2.2 Purchase Price. Subject to the terms and conditions and in reliance
upon the representations, warranties and agreements set forth herein, the
Company shall sell to Roaring Fork for $600,000 invested in the Company (the
"Purchase Price"), and Roaring Fork shall purchase from the Company, the Shares
and the Warrants. Roaring Fork and the Company agree that the Shares and the
Warrants constitute an "investment unit" for purposes of Section 1273(c)(2) of
the Code. On or before the Closing Date, Roaring Fork shall notify the Company
of its determination of the allocation of the issue price of such investment
unit between the Shares and the Warrants in accordance with Section 1273(c)(2)
of the Code and Treasury Regulation Section 1.1273-2(h), and neither Roaring
Fork nor the Company shall take any position inconsistent with such allocation
in any tax return or in any judicial or administrative proceeding in respect of
taxes.
2.3 The Closing. Delivery of and payment for the Shares and the Warrants to
be sold to Roaring Fork will be made on the Closing Date at such place and date
as may be mutually agreeable to the Company and Roaring Fork.
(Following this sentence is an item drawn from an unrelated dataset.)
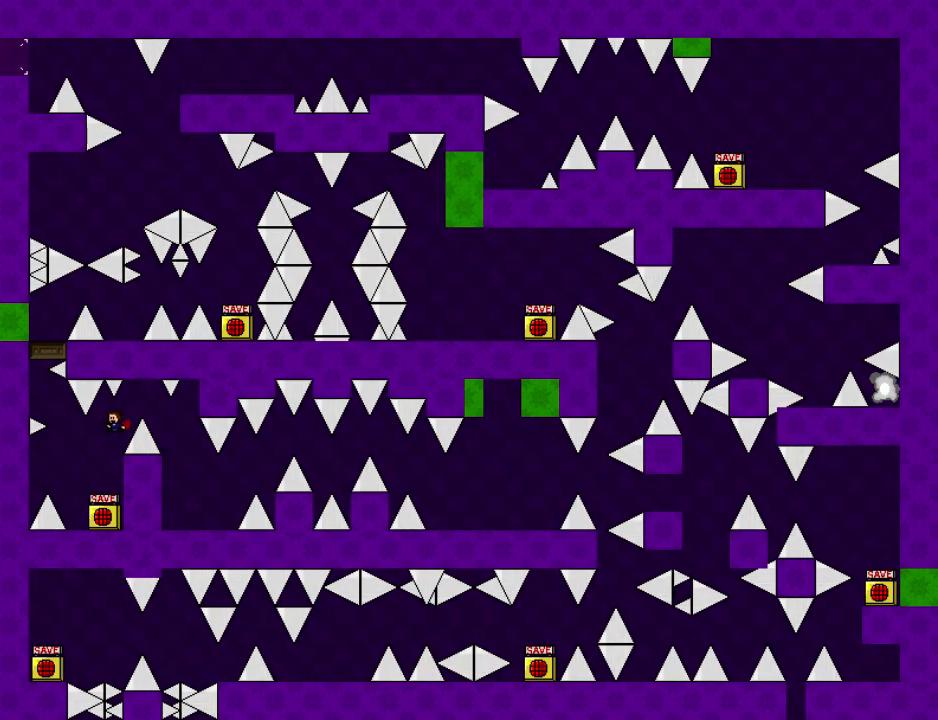
{"keys": [], "events": [[100, "left", "up"]]}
Delivery of the
Shares and Warrants shall be made to Roaring Fork against payment of the
$600,000, by check or by wire transfer of immediately available funds in the
manner agreed to by the Company and Roaring Fork. The Shares and the Warrants
shall be issued in the name of Roaring Fork.
ARTICLE 3
CONDITIONS
3.1 Conditions to Purchase of Securities. The obligation of Roaring Fork to
purchase and pay for the Shares and Warrants is subject to the satisfaction,
prior to or at the Closing, of the following conditions at the time of its
purchase:
(a) Representations and Warranties True. The representations and warranties
contained in Article 4 hereof shall be true and correct in all material respects
at and as of the Closing Date as though then made, except to the extent of
changes caused by the transactions expressly contemplated herein.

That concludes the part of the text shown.